Consider this question:- Efficiently picking a random element from a chained hash table?

And consider it's first answer. It suggests a method to select a key in a uniformly random fashion. That, however, is unclear to me. The first step would take a probability of 1/m (i.e randomly selecting a bucket from m buckets)
And the second step can be divided into two steps:
1) If k<=p, then p is returned.
2) If k>p then the loop again runs.
This is done until p is returned.
So the probability of a key being selected is :
(1/m)[(k1/L)+((L-k1)/L)[(1/m)[(k2/L)+((L-k2)/L)[(1/m)[(k3/L)+((L-k3)/L)[......and so on.
Now how can this be equal to 1/n?

Solution

This is a form of rejection-sampling.

Remark:

it looks like you splitted the two steps and loop somehow on the second step only (my interpretation of your calculation-formula)
redoing all steps every time is the most important aspect of the algorithm!
- it's the basic-idea of rejection-sampling: we are sampling from some surrounding-density and need to sample again, if the selected sample is not within the range of our sample range (that's very informal; read the above link)

Why this approach:

Imagine, there are 2 buckets, where b0 hast 2 elements, b1 has 4 elements
Step 1 is selecting one bucket uniformly
- But because b0 has a different amount of elements than b1, the actual sampling in step 2 needs to be somehow adapted to the information about the number of elements (or we will use uniformity)
- We don't have this full information, we only got the upper-bound L on all chains
- Meaning: We use the rejection-idea to sample from the max-range L; and accept if the index is compatible with the bucket. So if the selected bucket has half the amount of elements compared to the biggest one, it needs to be aborted (restart with step 1) 50% of the time. It's like inserting fake-elements to all buckets so that the amounts of elements are constant.
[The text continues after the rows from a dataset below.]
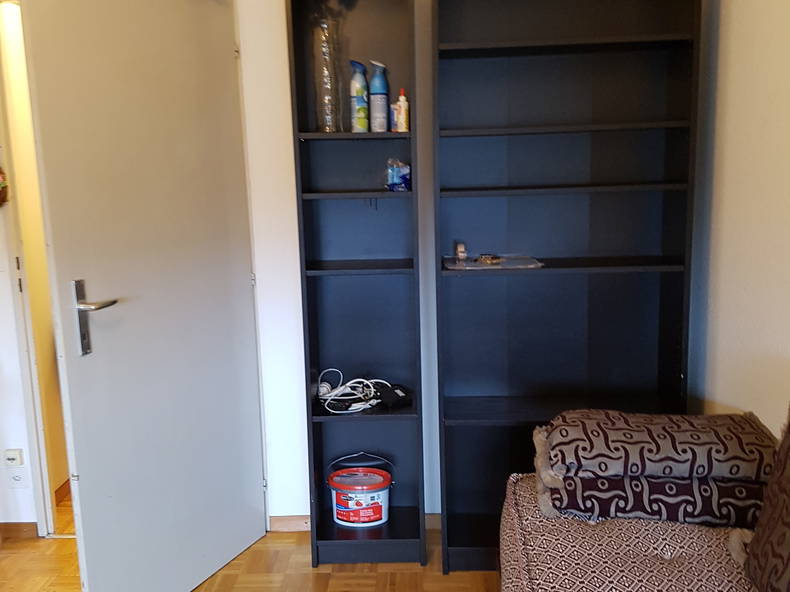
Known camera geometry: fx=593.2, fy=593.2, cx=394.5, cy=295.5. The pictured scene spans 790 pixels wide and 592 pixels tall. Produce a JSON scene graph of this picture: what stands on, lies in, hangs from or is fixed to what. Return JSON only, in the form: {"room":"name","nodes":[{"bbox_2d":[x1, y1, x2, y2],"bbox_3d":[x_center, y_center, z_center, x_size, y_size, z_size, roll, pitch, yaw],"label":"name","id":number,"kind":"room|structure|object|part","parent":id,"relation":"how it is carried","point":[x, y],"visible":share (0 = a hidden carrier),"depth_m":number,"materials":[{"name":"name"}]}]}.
{"room":"living room","nodes":[
{"label":"living room","id":0,"kind":"room"},
{"bbox_2d":[1,0,58,534],"bbox_3d":[-1.623,-0.249,2.969,0.103,2.281,1.145,-1,9,2],"label":"left wall","id":1,"kind":"structure","parent":0,"point":[22,440],"depth_m":2.63,"materials":[{"name":"white paint"}]},
{"bbox_2d":[0,165,8,206],"bbox_3d":[-1.533,-0.445,2.201,0.179,0.257,0.123,-1,9,2],"label":"wall ornament","id":2,"kind":"object","parent":1,"relation":"attached to","point":[0,171],"visible":0.99,"depth_m":2.22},
{"bbox_2d":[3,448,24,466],"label":"wall socket","id":3,"kind":"object","parent":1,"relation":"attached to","point":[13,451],"visible":0.99,"depth_m":2.37,"materials":[{"name":"white plastic"}]},
{"bbox_2d":[5,465,29,488],"bbox_3d":[-1.520,0.729,2.379,0.077,0.095,0.017,-1,9,2],"label":"wall socket","id":4,"kind":"object","parent":1,"relation":"attached to","point":[17,481],"visible":0.99,"depth_m":2.38,"materials":[{"name":"white plastic"}]},
{"bbox_2d":[0,522,38,539],"bbox_3d":[-2.038,0.985,2.418,1.169,0.067,0.015,-1,9,2],"label":"baseboard","id":5,"kind":"structure","parent":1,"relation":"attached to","point":[8,531],"depth_m":2.45,"materials":[{"name":"brown wood"}]},
{"bbox_2d":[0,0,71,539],"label":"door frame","id":6,"kind":"structure","parent":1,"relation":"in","point":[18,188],"depth_m":2.33,"materials":[{"name":"white paint"}]},
{"bbox_2d":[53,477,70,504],"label":"hallway baseboard","id":7,"kind":"structure","parent":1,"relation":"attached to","point":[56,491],"depth_m":2.76,"materials":[{"name":"brown wood"}]},
{"bbox_2d":[0,485,503,591],"bbox_3d":[-0.732,1.304,0.725,4.385,0.102,5.225,-1,9,2],"label":"floor","id":8,"kind":"structure","parent":0,"point":[251,551],"depth_m":2.17,"materials":[{"name":"brown wood"}]},
{"bbox_2d":[287,0,427,576],"bbox_3d":[-0.115,-0.052,2.152,0.414,2.112,0.260,-1,9,2],"label":"left bookshelf","id":9,"kind":"object","parent":8,"relation":"on","point":[313,362],"visible":0.97,"depth_m":2.18,"materials":[{"name":"black wood"}]},
{"bbox_2d":[312,17,343,133],"bbox_3d":[-0.231,-0.747,2.052,0.118,0.381,0.118,-1,9,2],"label":"glass vase","id":10,"kind":"object","parent":9,"relation":"in","point":[327,121],"visible":0.95,"depth_m":2.02,"materials":[{"name":"clear glass"}]},
{"bbox_2d":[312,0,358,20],"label":"dried flowers","id":11,"kind":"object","parent":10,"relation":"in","point":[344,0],"visible":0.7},
{"bbox_2d":[316,368,389,413],"bbox_3d":[-0.153,0.346,2.234,0.295,0.097,0.236,-1,9,2],"label":"white cable","id":12,"kind":"object","parent":9,"relation":"in","point":[350,382],"visible":0.9,"depth_m":2.21,"materials":[{"name":"white plastic"}]},
{"bbox_2d":[349,60,369,132],"bbox_3d":[-0.124,-0.692,2.097,0.068,0.252,0.069,-1,9,2],"label":"spray bottle","id":13,"kind":"object","parent":9,"relation":"in","point":[360,93],"visible":0.98,"depth_m":2.08,"materials":[{"name":"plastic"}]},
{"bbox_2d":[327,453,394,526],"bbox_3d":[-0.130,0.747,2.308,0.279,0.250,0.197,-1,9,2],"label":"paint bucket","id":14,"kind":"object","parent":9,"relation":"in","point":[377,493],"visible":0.99,"depth_m":2.25,"materials":[{"name":"white plastic"}]},
{"bbox_2d":[367,61,388,132],"bbox_3d":[-0.057,-0.692,2.097,0.070,0.250,0.066,-1,9,2],"label":"spray bottle","id":15,"kind":"object","parent":9,"relation":"in","point":[380,87],"visible":0.99,"depth_m":2.08,"materials":[{"name":"plastic"}]},
{"bbox_2d":[374,382,412,408],"bbox_3d":[-0.006,0.371,2.223,0.106,0.045,0.141,-6,10,-27],"label":"black device","id":16,"kind":"object","parent":9,"relation":"in","point":[390,397],"visible":0.97,"depth_m":2.18,"materials":[{"name":"black plastic"}]},
{"bbox_2d":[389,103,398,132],"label":"small bottle","id":17,"kind":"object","parent":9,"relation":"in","point":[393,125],"visible":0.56,"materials":[{"name":"plastic"}]},
{"bbox_2d":[385,158,410,191],"bbox_3d":[0.014,-0.432,2.141,0.097,0.121,0.089,-4,9,-14],"label":"blue package","id":18,"kind":"object","parent":9,"relation":"in","point":[395,179],"visible":0.99,"depth_m":2.11,"materials":[{"name":"blue plastic"}]},
{"bbox_2d":[393,89,408,130],"bbox_3d":[0.022,-0.641,2.077,0.054,0.148,0.050,-1,9,2],"label":"small bottle","id":19,"kind":"object","parent":9,"relation":"in","point":[401,110],"visible":1,"depth_m":2.06,"materials":[{"name":"plastic"}]},
{"bbox_2d":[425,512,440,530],"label":"baseboard","id":20,"kind":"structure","parent":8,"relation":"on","point":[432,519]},
{"bbox_2d":[431,0,701,577],"bbox_3d":[0.569,-0.091,2.082,0.816,2.168,0.290,-1,9,2],"label":"right bookshelf","id":21,"kind":"object","parent":8,"relation":"on","point":[620,194],"visible":0.94,"depth_m":2.10,"materials":[{"name":"black wood"}]},
{"bbox_2d":[442,253,542,270],"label":"tray","id":22,"kind":"object","parent":21,"relation":"in","point":[478,266],"visible":0.92,"depth_m":2.09,"materials":[{"name":"clear plastic"}]},
{"bbox_2d":[454,242,466,262],"bbox_3d":[0.242,-0.163,2.180,0.040,0.066,0.056,-1,9,2],"label":"small bottle","id":23,"kind":"object","parent":22,"relation":"on","point":[462,249],"visible":0.99,"depth_m":2.16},
{"bbox_2d":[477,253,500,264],"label":"small object","id":24,"kind":"object","parent":22,"relation":"on","point":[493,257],"visible":0.99,"depth_m":2.13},
{"bbox_2d":[499,473,763,591],"bbox_3d":[0.719,0.841,0.850,1.035,0.430,1.985,-1,9,2],"label":"sofa","id":25,"kind":"object","parent":8,"relation":"on","point":[669,561],"visible":0.58,"depth_m":1.33,"materials":[{"name":"fabric"}]},
{"bbox_2d":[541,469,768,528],"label":"patterned pillow","id":26,"kind":"object","parent":25,"relation":"on","point":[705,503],"visible":0.58,"depth_m":1.40,"materials":[{"name":"fabric"}]},
{"bbox_2d":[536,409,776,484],"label":"patterned cushion","id":27,"kind":"object","parent":26,"relation":"on","point":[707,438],"visible":0.96,"depth_m":1.44,"materials":[{"name":"fabric"}]},
{"bbox_2d":[740,407,789,591],"bbox_3d":[0.811,0.407,0.976,0.299,0.433,0.588,-1,9,2],"label":"cushion","id":28,"kind":"object","parent":25,"relation":"on","point":[789,558],"visible":1,"depth_m":1.13,"materials":[{"name":"brown fabric"}]},
{"bbox_2d":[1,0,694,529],"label":"back wall","id":29,"kind":"structure","parent":0,"point":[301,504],"depth_m":2.29,"materials":[{"name":"white paint"}]},
{"bbox_2d":[16,0,267,591],"bbox_3d":[-0.742,-0.044,1.952,0.145,2.145,0.805,3,10,26],"label":"door","id":30,"kind":"structure","parent":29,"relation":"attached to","point":[82,485],"depth_m":1.85,"materials":[{"name":"white paint"}]},
{"bbox_3d":[-0.869,0.064,1.725,0.143,0.222,0.133,3,10,26],"label":"door handle","id":31,"kind":"part","parent":30,"relation":"part of","materials":[{"name":"silver metal"}]},
{"bbox_2d":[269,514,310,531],"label":"baseboard","id":32,"kind":"structure","parent":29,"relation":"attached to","point":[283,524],"depth_m":2.45,"materials":[{"name":"brown wood"}]},
{"bbox_2d":[686,0,789,436],"bbox_3d":[1.066,-0.003,0.146,0.130,2.579,4.468,-1,9,2],"label":"right wall","id":33,"kind":"structure","parent":0,"point":[725,231],"depth_m":1.79,"materials":[{"name":"paint"}]}
]}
Then sample, check if real or fake-element was selected and do that again if a fake one was hit.
- It's easy to see that: b0 get's chosen 50% of the time; equal to b1
- When sampling within b0, the process will get aborted 50% of time, because k=2, L=4 (L from the size of elements in b2)
- When sampling within b1, the process will never get aborted (k=L)
- If there would be no chance of aborting; we would select one selected element of b0 2 times as often (L / size-within-b0 = L/2) as one from b1, because the bucket is uniformly selected; but the number of elements to sample from differ.